Non c’è un Ottaviano per rifare grande Roma, né quel romagnolo di Dovia di Predappio o un Papa guerriero alla Giulio II della Rovere che all’occorrenza tirava sonori sganassoni. La città deve resistere ai quaquaraquà, agli omiccioli sudaticci, alle Barby vuote prestate al politichese, ai valvassori del qualunquismo etico firmato dai global thinkers del pensiero unico. Quasi tre quarti di secolo di caos urbanistico autentico piraña di quell’Agro Romano che incantò J. W. von Goethe non solo il nostro Tomassetti. Borgate nate come modelli d’ edilizia popolare d’avanguardia con radici tutte romane, accerchiate, ingrassate a batteria da un feroce inurbamento senza una goccia di stile.
Ho insegnato a tanti ragazzi che venivano dalla periferia, tutti, dico tutti, tenevano vergogna dei loro quartieri, solitudine, sradicamento accompagnato da rassegnazione. Quando attraverso Tor Vergata col pullman, perché costretto nei piedi, tra isolotti di Facoltà estensive che inseguono l’idea anglosassone dei campus, mi chiedo come possano gli studenti accendere qui il fuoco del confronto, dell’aggregazione, magari, perché no, della rivolta, volutamente gli è stata resa impraticabile. Qui s’ allevano polli in batteria nei gabbioni di vetro e cemento, gli yes men & girls della globalizzazione, i Berta e Beniamino della Fattoria degli animali di G. Orwell, si fidano del sistema o non vogliono opporvisi, magari meglio emigrare, comunque il risultato è lo stesso.
Eppure l’omuncolinità della retorica fallita è lì a un passo, svetta sulla campagna la vela vuota dell’archistar Santiago Calatrava.

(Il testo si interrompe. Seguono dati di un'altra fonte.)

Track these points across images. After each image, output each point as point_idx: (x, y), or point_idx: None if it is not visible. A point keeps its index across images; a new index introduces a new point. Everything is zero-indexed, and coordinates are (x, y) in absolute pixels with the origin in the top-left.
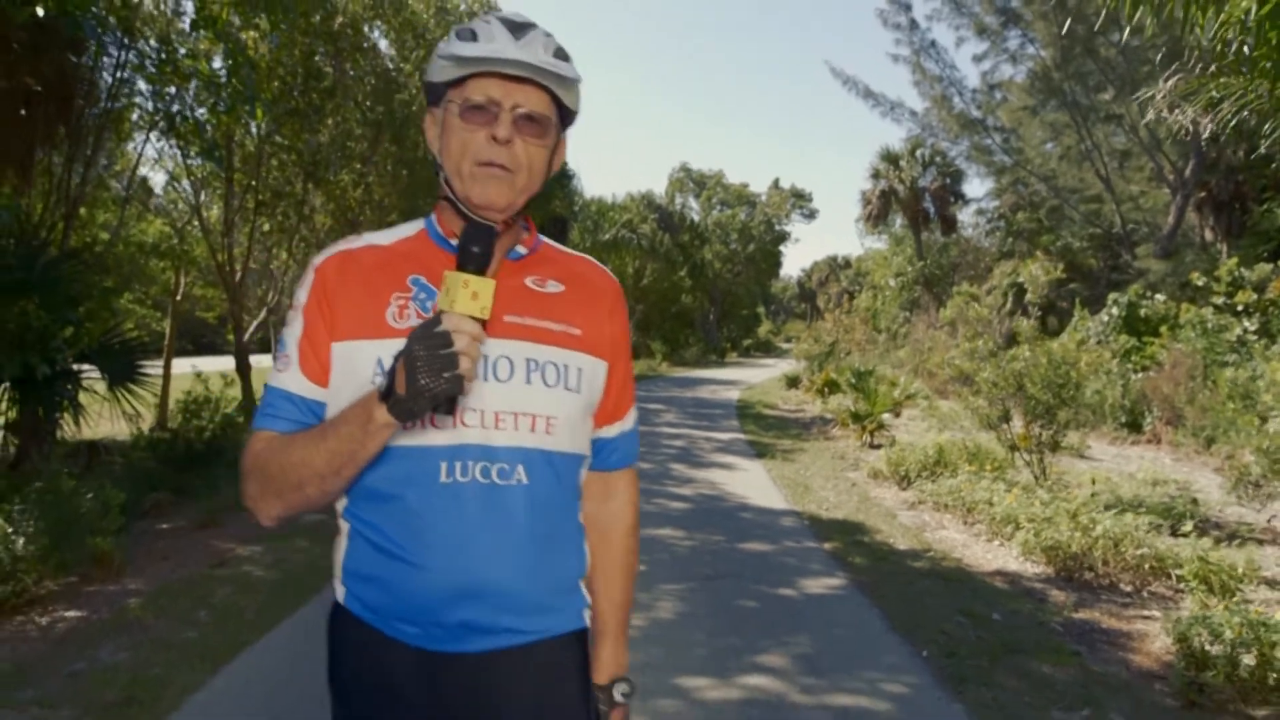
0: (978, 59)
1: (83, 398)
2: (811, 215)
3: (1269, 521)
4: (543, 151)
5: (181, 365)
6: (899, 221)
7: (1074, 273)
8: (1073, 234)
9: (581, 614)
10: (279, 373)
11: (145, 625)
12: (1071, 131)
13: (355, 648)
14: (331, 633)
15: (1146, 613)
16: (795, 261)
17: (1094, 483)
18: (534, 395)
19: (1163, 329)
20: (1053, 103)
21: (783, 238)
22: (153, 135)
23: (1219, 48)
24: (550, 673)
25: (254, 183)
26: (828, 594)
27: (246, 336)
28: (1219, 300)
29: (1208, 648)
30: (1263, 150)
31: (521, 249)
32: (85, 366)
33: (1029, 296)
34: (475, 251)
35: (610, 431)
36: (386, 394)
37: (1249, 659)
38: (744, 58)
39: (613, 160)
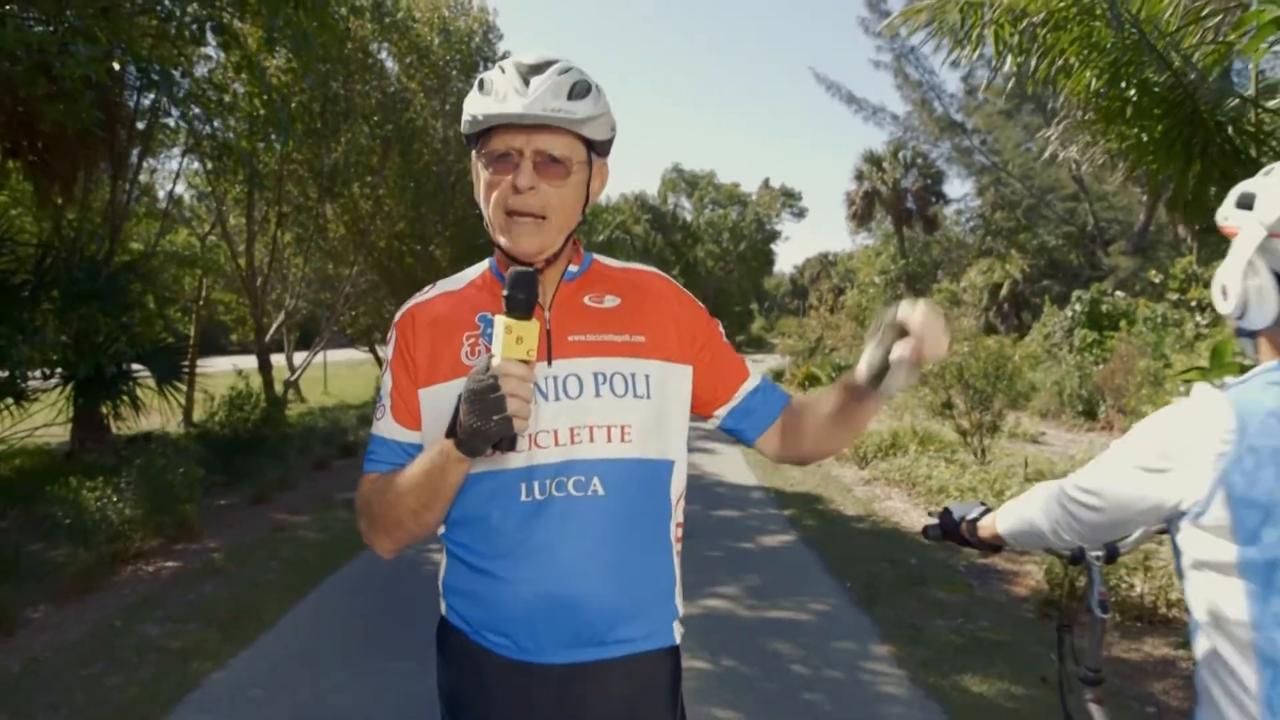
0: (954, 65)
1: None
2: (801, 214)
3: None
4: (569, 190)
5: (220, 364)
6: (888, 220)
7: (1051, 269)
8: (1049, 232)
9: (672, 628)
10: (377, 420)
11: (231, 572)
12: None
13: (456, 658)
14: (438, 644)
15: (1036, 559)
16: (788, 258)
17: (1026, 462)
18: (605, 406)
19: (1122, 324)
20: (1028, 106)
21: (773, 236)
22: (180, 153)
23: (1083, 101)
24: (640, 689)
25: (276, 197)
26: (780, 546)
27: (267, 338)
28: (1174, 296)
29: (1060, 573)
30: (1117, 183)
31: (574, 268)
32: (136, 367)
33: (973, 298)
34: (520, 298)
35: (737, 397)
36: (451, 432)
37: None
38: (733, 58)
39: None
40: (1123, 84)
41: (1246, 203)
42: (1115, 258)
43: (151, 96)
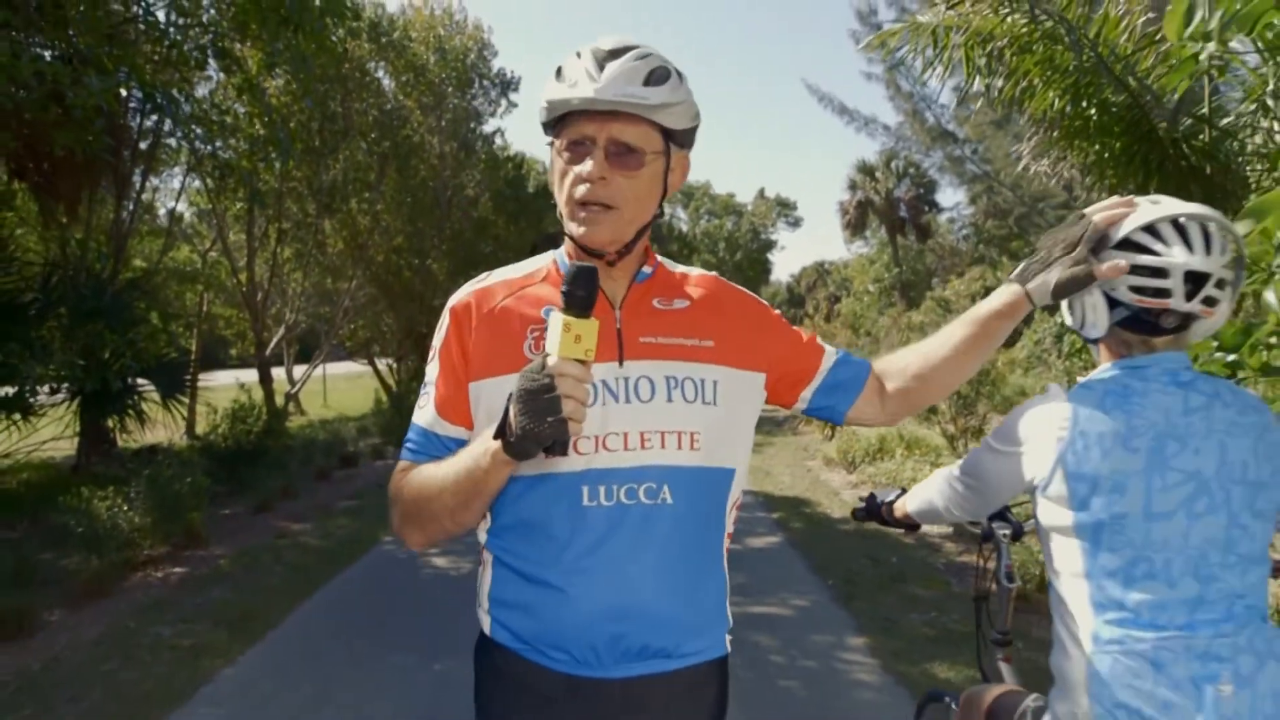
0: (942, 77)
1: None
2: (796, 224)
3: None
4: (643, 181)
5: (220, 378)
6: (884, 229)
7: None
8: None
9: (724, 640)
10: (420, 409)
11: (238, 576)
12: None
13: (505, 678)
14: (479, 663)
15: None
16: (785, 267)
17: None
18: (676, 412)
19: None
20: (1018, 116)
21: (769, 246)
22: (181, 172)
23: (1048, 119)
24: (695, 700)
25: (276, 214)
26: (767, 547)
27: (268, 351)
28: None
29: (1032, 570)
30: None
31: (646, 269)
32: (141, 381)
33: (956, 306)
34: (579, 295)
35: (820, 373)
36: (500, 433)
37: None
38: (727, 70)
39: None
40: (1084, 103)
41: None
42: None
43: (155, 118)
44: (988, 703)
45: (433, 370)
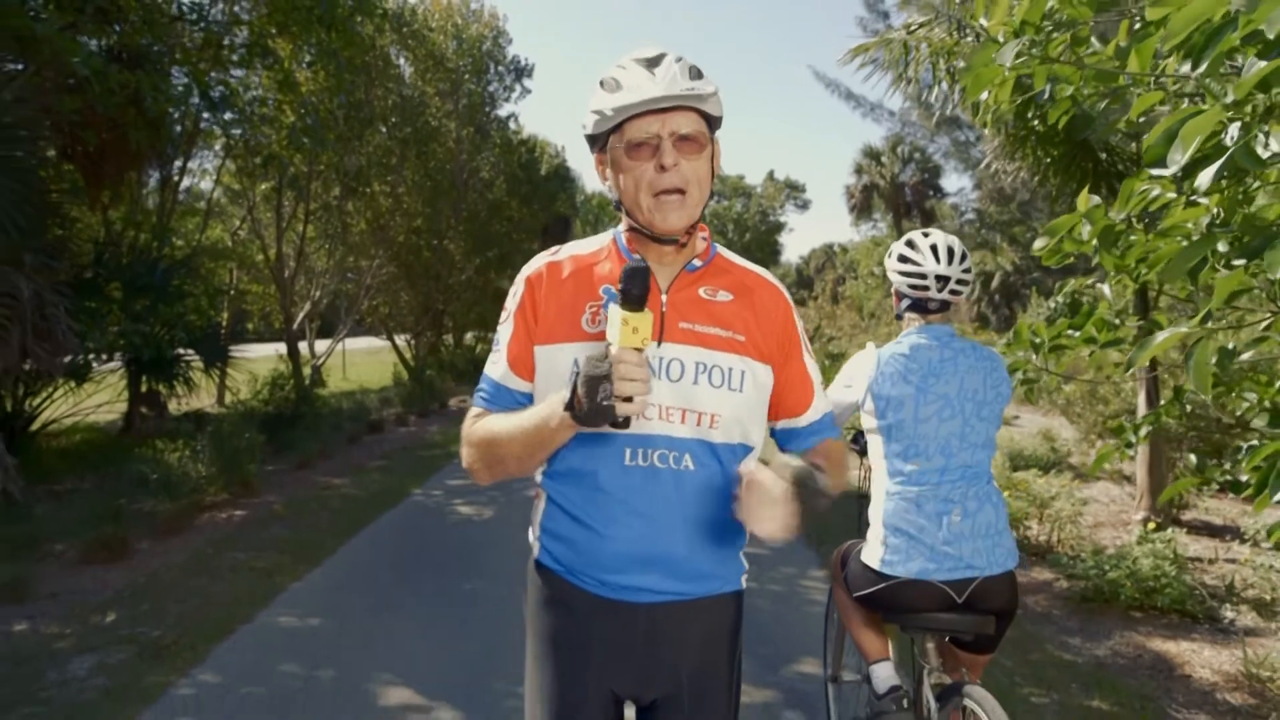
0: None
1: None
2: (804, 206)
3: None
4: (704, 163)
5: (251, 351)
6: (890, 213)
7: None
8: (1042, 224)
9: (740, 579)
10: (493, 364)
11: (290, 519)
12: None
13: (547, 593)
14: (530, 580)
15: None
16: (795, 249)
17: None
18: (700, 394)
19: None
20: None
21: (778, 228)
22: (217, 155)
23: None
24: (709, 623)
25: (304, 195)
26: None
27: (295, 326)
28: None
29: None
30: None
31: (697, 261)
32: (186, 351)
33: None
34: (635, 293)
35: (800, 422)
36: (570, 404)
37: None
38: (737, 51)
39: None
40: (1028, 115)
41: (889, 254)
42: None
43: (197, 106)
44: (843, 549)
45: (505, 331)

Follia economica oltre che progettuale, gigantismo della rana di Fedro rosicona della grandezza del passato. La Grande Storia su RAI3 la rossa, non può fare a meno di mandare i filmati dell’Istituto Luce sulle grandi opere dell’eretico ventennio, la Città Universitaria di Roma fu uno dei suoi fiori all’occhiello. Facoltà – cattedrali del sapere, dove urbanistica, architettura, arti belle ed applicate si fondevano secondo tradizione romana, con al centro il Foro e la sua Minerva in bronzo del perseguitato Arturo Martini, er più degli scultori del nostro Novecento.
Quanta adrenalina della “sbagliata” gioventù dell’utopia è passata per quelle aule, quelle strade sognando la caduta degli dei, destra-sinistra contro il sistema borghese. Non fu solo ’68, poi ’77 ma anche testuggine contro il papa della CGIL, fu la cittadella del FUAN Caravella, quanto del Movimento studentesco, un laboratorio per saldare i poli opposti, chiuso per lucro dei partiti. Quest’anno i soliti ministerianti officeranno i cinquant’anni dalla contestazione,. ascolteremo omelie precotte blablate da chi poggiava il culo grigio sulle scalinate, mentre sul piazzale c’erano le botte.
Roma assisterà anche a questa pioggia di menzogne, verità di parte, opinionisti alligatori mai satolli di carriere arraffate grazie alle catene degli altri. Certo la Città di M. Piacentini, tirata su in soli tre anni dal ’32 al ’35, suda Storia in ogni metro, dall’architettura razionalista, all’assetto urbanistico, all’arte, alle lezioni di insigni professori ( penso a Ettore Paratore) fino all’incendio dei ribelli. Anche la cronaca nera vi ha lasciato traccia nella lapide che ricorda una vittima innocente dell’idiozia pura: Marta Russo. Tra nuvole artificiali chiuse in gabbia che non potranno mai salire al cielo, vele senza alberi né navi, torri della speculazione immobiliare, “spelacchi” buoni per la legna, Roma, in mancanza di Augusto e Giulio, deve resistere dall’una all’altra sponda del fulvo Tevere, è il sacerdote del suo eterno disincanto.